Richard Wagner's opera Tannhäuser takes place here in the castle, which is why the opera is performed here in concert from time to time, on location so to speak. The theaters of Eisenach and Meiningen join forces to put on these performances, which tend to be sold out well in advance.
(Although I have been to Eisenach three times now, I have still never managed to get up to the Wartburg, because I have always been here on business trips with limited free time. But it's definitely on my list for next time!)
Passionate and poetic, captured in hundreds and thousand of pictures and words - this is the Wartburg Castle, high above the Thuringia Forest, here above the town of Eisenach. This castle is the everlasting image of knights in shining armour, troubadors, and crusaders, and is the Mecca for the Protestant Church.
In the middle of the 19th century the Grand Duke of Saxony-Weimar-Eisenach and the architect Hugo von Ritgen decided to raise the "most German castle of all castles" out of the ruins of rubble it lay in. Shortly after 500 German Student Cadets (Burschen) swore an oath to battle for the political unification of the Nation of Germany here, they started searching through the ruins from the middle ages for a new German identity.
40 years of restauration work - stopped intermittedly due to the lack of funds, political strife or strikes - with the unerring goal to make "the restoration of the Wartburg Castle one of the most wonderful epics in the self identification of the Nation of Germany.", with wonderous expectations that the restoration would be "sweeter than any battle victory".

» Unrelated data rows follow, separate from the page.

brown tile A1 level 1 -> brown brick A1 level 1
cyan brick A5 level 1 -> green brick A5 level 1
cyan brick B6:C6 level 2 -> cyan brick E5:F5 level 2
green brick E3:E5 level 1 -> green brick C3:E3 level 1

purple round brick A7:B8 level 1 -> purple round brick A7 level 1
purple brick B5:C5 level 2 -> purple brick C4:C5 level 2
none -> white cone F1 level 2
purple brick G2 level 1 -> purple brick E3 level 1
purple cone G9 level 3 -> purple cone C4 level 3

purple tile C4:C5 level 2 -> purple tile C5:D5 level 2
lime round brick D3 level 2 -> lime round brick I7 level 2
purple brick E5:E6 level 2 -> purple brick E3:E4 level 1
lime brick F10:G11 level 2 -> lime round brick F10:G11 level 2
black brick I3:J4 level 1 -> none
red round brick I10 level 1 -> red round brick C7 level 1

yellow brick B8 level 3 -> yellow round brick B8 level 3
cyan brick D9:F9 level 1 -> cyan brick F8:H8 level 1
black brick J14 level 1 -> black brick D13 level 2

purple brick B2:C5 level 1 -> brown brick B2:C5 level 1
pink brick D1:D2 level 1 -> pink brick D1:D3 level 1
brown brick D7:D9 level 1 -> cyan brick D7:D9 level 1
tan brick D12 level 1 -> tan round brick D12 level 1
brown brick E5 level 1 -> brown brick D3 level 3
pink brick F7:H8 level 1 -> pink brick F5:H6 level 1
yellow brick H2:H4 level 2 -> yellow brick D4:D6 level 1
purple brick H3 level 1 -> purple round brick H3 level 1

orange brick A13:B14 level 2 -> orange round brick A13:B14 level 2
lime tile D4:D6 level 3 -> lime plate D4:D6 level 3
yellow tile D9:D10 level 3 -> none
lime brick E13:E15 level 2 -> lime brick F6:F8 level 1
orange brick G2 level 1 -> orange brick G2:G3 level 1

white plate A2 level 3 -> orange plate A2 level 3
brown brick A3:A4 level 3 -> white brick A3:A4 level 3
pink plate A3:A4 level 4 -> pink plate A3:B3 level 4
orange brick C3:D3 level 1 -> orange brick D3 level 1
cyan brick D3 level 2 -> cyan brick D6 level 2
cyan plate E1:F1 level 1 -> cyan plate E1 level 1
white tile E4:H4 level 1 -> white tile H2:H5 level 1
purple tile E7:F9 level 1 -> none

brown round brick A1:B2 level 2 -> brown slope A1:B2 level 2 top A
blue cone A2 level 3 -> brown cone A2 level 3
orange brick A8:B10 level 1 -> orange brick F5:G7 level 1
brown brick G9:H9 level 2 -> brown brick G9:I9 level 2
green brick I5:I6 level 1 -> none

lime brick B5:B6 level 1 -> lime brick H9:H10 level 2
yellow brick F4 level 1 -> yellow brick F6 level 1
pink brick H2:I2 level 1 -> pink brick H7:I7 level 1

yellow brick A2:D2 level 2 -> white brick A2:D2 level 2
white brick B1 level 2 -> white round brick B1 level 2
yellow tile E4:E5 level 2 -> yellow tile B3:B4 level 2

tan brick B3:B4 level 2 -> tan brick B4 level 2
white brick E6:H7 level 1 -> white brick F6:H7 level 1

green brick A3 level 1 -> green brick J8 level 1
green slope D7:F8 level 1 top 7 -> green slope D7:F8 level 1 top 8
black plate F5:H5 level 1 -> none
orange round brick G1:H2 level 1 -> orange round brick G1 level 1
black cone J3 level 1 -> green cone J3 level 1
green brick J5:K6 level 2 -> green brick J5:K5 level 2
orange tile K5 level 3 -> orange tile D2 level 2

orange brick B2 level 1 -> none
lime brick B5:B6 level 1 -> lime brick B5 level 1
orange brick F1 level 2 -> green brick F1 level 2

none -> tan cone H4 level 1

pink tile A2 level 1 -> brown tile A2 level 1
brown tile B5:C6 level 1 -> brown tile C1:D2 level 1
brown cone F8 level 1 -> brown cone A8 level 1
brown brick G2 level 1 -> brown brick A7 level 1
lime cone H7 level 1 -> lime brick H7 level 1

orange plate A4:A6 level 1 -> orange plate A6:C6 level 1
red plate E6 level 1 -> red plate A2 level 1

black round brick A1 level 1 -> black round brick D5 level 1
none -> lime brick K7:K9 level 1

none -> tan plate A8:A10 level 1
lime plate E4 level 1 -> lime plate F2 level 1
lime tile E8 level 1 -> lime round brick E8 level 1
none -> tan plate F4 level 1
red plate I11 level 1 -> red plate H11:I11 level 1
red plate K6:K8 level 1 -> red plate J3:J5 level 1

The shear number of visitors that have visited this place, even during the period of the two Germanys, is probably the vindication that this dream has been realised. The visitors just aren't from Germany, but from the whole world who follow the footsteps of the father of Protestant religion, Martin Luther, and decade long guest and prisoner of the Wartburg Castle, and the pilgrims who do homage to St. Elizabeth, who also lived here. Whatever symbol a visitor expects to find here, he will not be disappointed, because the Wartburg Castle is not only a landmark to Germany, it is essentially the history of Germany in a nutshell.
If you would like to visit this castle, which is a real castle (as opposed to Neuschwanstein), it's open to visitors from 9 a.m. to 5 p.m. Admission costs 6 € per person.